In that sense, Umrao is the daughter of Meena Kumari’s Sahibjaan in Kamal Amrohi’s Pakeezah. Neither tawaif is all there. When Meena Kumari sings, ‘Yun hi koi mil gaya ttha sare raah chalte chalte’, she has the dreamy, faraway look of a woman who is physically here but emotionally somewhere else.

I saw the same look in Rekha’s eyes as she sings ‘Justju jisski tthi ussko toh na paya humne/Iss bahane se magar dekh lee duniya humne.’ The lucid words of regret and hope by Shahrayar in many ways define Rekha’s own life.

Like Umrao, Rekha never found what she was looking for. I speak in the past as the time to find that elusive idea called True Love has passed her by.

Just like Umrao. Rekha didn’t play Umrao Jaan Adaa. She lived the character through the sighing silences.

How on earth did she retain that “not here” look so consistently?

“Because I wasn’t there,” Rekha once giggled when I asked her this question.

One thing is for sure: no other actress could have made Umrao look so unattainable, so far removed from the men who adored her.

A great deal of the central performance’s efficacy depends on the poetic aura that Muzaffar Ali, along with music composer Khayyam and lyricist Shahrayar, created for Rekha’s character. The words that Umrao throws so casually, even in her ‘saheli’ scenes with Prema Narayan(there, only so that Umrao could speak her mind), are so embedded in the elixir of life, they seem to have been carved by the pen of destiny.

Pravin Bhatt’s cinematography, Muzaffar Ali, Manzoor, and Bansi Chandragupta’s art direction, Gopi Krishna and Kumudini Lakhia’s choreography, and Subhashini Ali’s costumes gather their glory in embodying Umrao as the pinnacle of seductive enigma.

I don’t think Rekha is aware of what she has achieved in Umrao Jaan.
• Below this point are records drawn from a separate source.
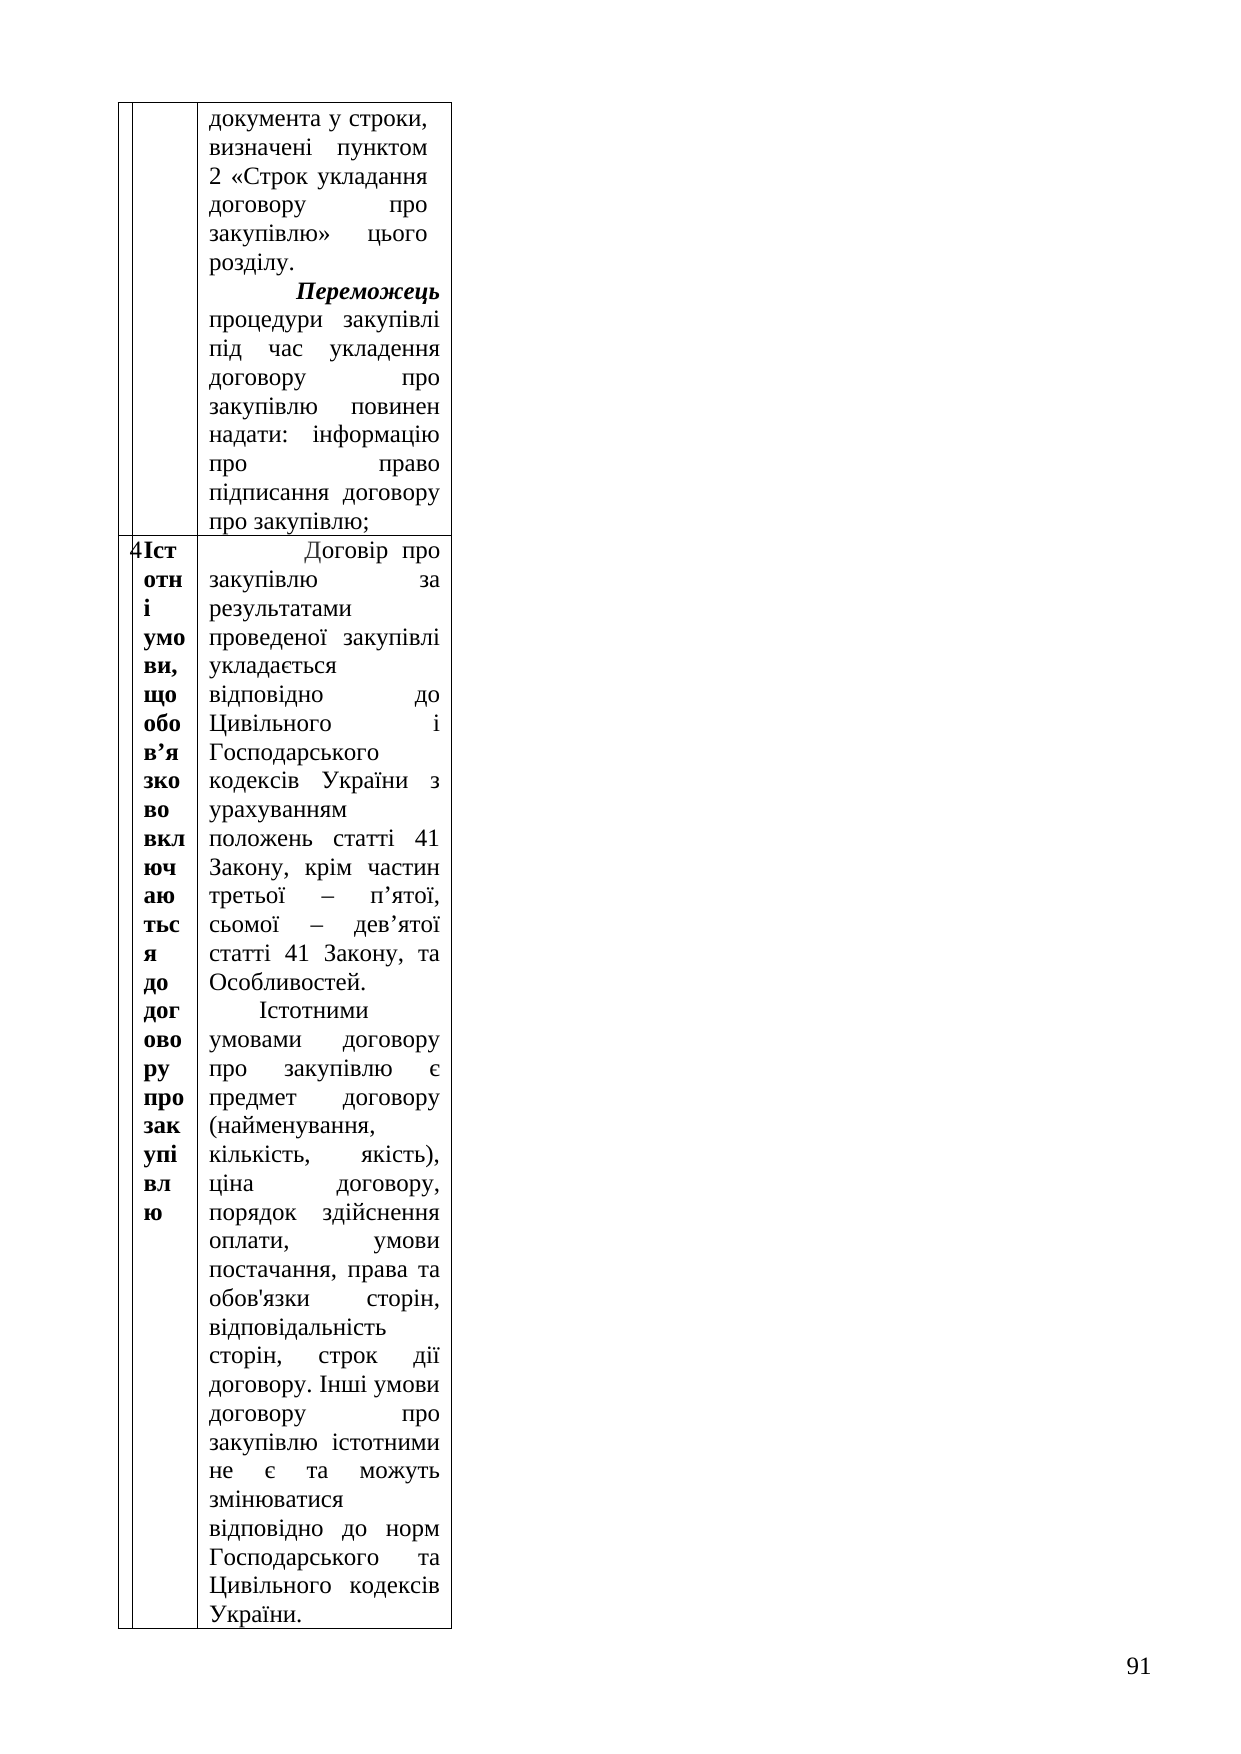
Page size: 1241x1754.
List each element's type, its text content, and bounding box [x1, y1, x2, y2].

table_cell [198, 536, 451, 1628]
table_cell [198, 103, 451, 534]
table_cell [133, 103, 197, 534]
table_cell 4 [119, 536, 132, 1628]
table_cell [133, 536, 197, 1628]
table_cell 3 [119, 103, 132, 534]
It is one of the most silently articulate portrayals of love’s pursuit ever seen. Its wordless lucidity is timeless. Fifty years hence, Umrao Jaan would still remain the work of art that it is now.

With her chiselled expressions, mysterious smile, and subtle adaas, Rekha was sufficiently able to cover up her inadequacies as a dancer in Umrao Jaan. Cinematographer Pravin Bhatt (director Vikram Bhatt’s father) did an outstanding job of catching Rekha’s face in the light of approaching evening. She never looked more dusky, inviting, and sensuous.

Director Muzaffar Ali later complained that he had a tough time getting Rekha to concentrate on the role. Luckily, like Smita Patil in Shyam Benegal’s Bhumika, Umrao Jaan was the story of a restless woman whose wandering soul takes her through warm and robust relationships with a bashful Nawab (Farooq Shaikh), her childhood friend and admirer (Naseeruddin Shah), and a long-haired dacoit (Raj Babbar).

Rekha shocked me by saying she “sleepwalked” through Umrao Jaan. “I mean it. I don’t remember a single shot or moment. I was thoroughly disinterested in what I was doing.”

But what about the stunning dances? “That’s no big deal. I think I danced well even in Sheshnaag. How many people remember that film? It’s not the dances that make a film.”